Le mouvement influence la précision, le prix, l'entretien et le rapport quotidien à la montre. Le choix dépend autant de l'usage que du goût personnel.
Une montre n'est pas seulement un cadran et un bracelet. Son mouvement décide de la manière dont elle avance, se règle, s'entretient et vieillit. Quartz, automatique et mécanique manuelle peuvent tous être pertinents, mais ils ne répondent pas au même besoin. Avant de comparer les styles, demandez-vous comment la montre sera portée : tous les jours, seulement le week-end, au travail, en soirée, en voyage, en sport, près de l'eau, avec une tenue habillée ou comme objet de collection. La réponse oriente souvent davantage que la marque.

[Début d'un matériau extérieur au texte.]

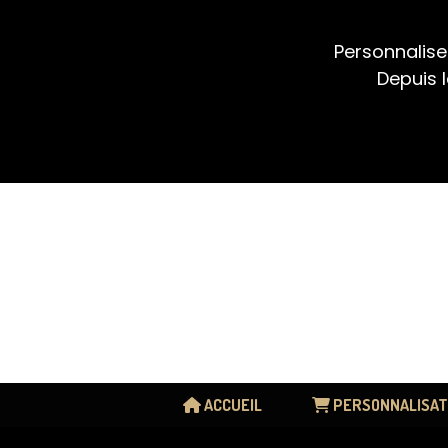
Panneau de gestion des cookies
Personnalise
Depuis l
ACCUEIL
PERSONNALISAT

Une montre à quartz fonctionne grâce à un circuit électronique, un quartz et une pile ou une autre source d'énergie selon les modèles. Elle est généralement précise, abordable, fine et simple à vivre. Pour une montre de tous les jours, une première montre, une montre enfant ou un usage professionnel qui demande l'heure juste sans attention particulière, c'est souvent le choix le plus pratique.

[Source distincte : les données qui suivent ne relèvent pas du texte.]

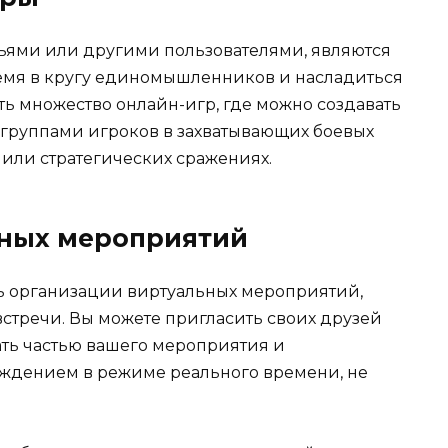
зьями или другими пользователями, являются
емя в кругу единомышленников и насладиться
ть множество онлайн-игр, где можно создавать
 группами игроков в захватывающих боевых
 или стратегических сражениях.
ьных мероприятий
ь организации виртуальных мероприятий,
встречи. Вы можете пригласить своих друзей
ать частью вашего мероприятия и
ждением в режиме реального времени, не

Le quartz privilégie la précision, la simplicité d'usage et un entretien limité.
Le point à surveiller est l'intervention lors du changement de pile. Une ouverture de boîtier peut compromettre un joint d'étanchéité si elle est faite avec un outil inadapté ou sans contrôle du joint. Pour une montre portée sous la pluie, à la piscine ou en vacances, demandez si un test d'étanchéité est conseillé après remplacement de la pile.
Une montre automatique est une montre mécanique qui se remonte avec les mouvements du poignet. Elle plaît pour son rotor, son mouvement visible parfois au dos, son aiguille des secondes plus fluide et l'idée d'un objet que l'on peut conserver longtemps. Elle demande en revanche d'accepter quelques contraintes : si elle n'est pas portée, elle finit par s'arrêter après sa réserve de marche, sa précision varie plus qu'une montre à quartz et une révision peut devenir nécessaire si elle avance beaucoup, retarde, perd son autonomie ou devient difficile à remonter.
L'automatique séduit par son mécanisme, mais suppose un usage et un entretien plus attentifs.
La montre mécanique à remontage manuel pousse cette relation encore plus loin. Il faut remonter la couronne régulièrement, sans forcer en fin de course. Ce geste plaît à certains amateurs parce qu'il crée un rituel. Il peut agacer quelqu'un qui veut seulement attraper sa montre le matin et partir.
Le mouvement ne suffit pas à choisir. En boutique, regardez l'épaisseur du boîtier, le poids, l'ouverture du cadran, la lisibilité, la couronne, la boucle, la souplesse du bracelet et la manière dont la montre se place sous une manche. Une automatique trop épaisse ou une mécanique difficile à lire finira moins portée qu'un quartz confortable. Pour un cadeau, le quartz limite les contraintes ; pour un amateur qui aime l'objet et accepte l'entretien, l'automatique ou la mécanique peuvent apporter plus de plaisir.
Pour une montre ancienne, demandez l'état de révision, la disponibilité des pièces et les interventions déjà faites.
Il n'y a donc pas de mouvement supérieur dans l'absolu. Le quartz donne la tranquillité. L'automatique donne une présence mécanique. La mécanique manuelle donne un rituel. Un conseil utile aide à nommer cette préférence, puis à vérifier que le budget, l'entretien et l'usage suivent.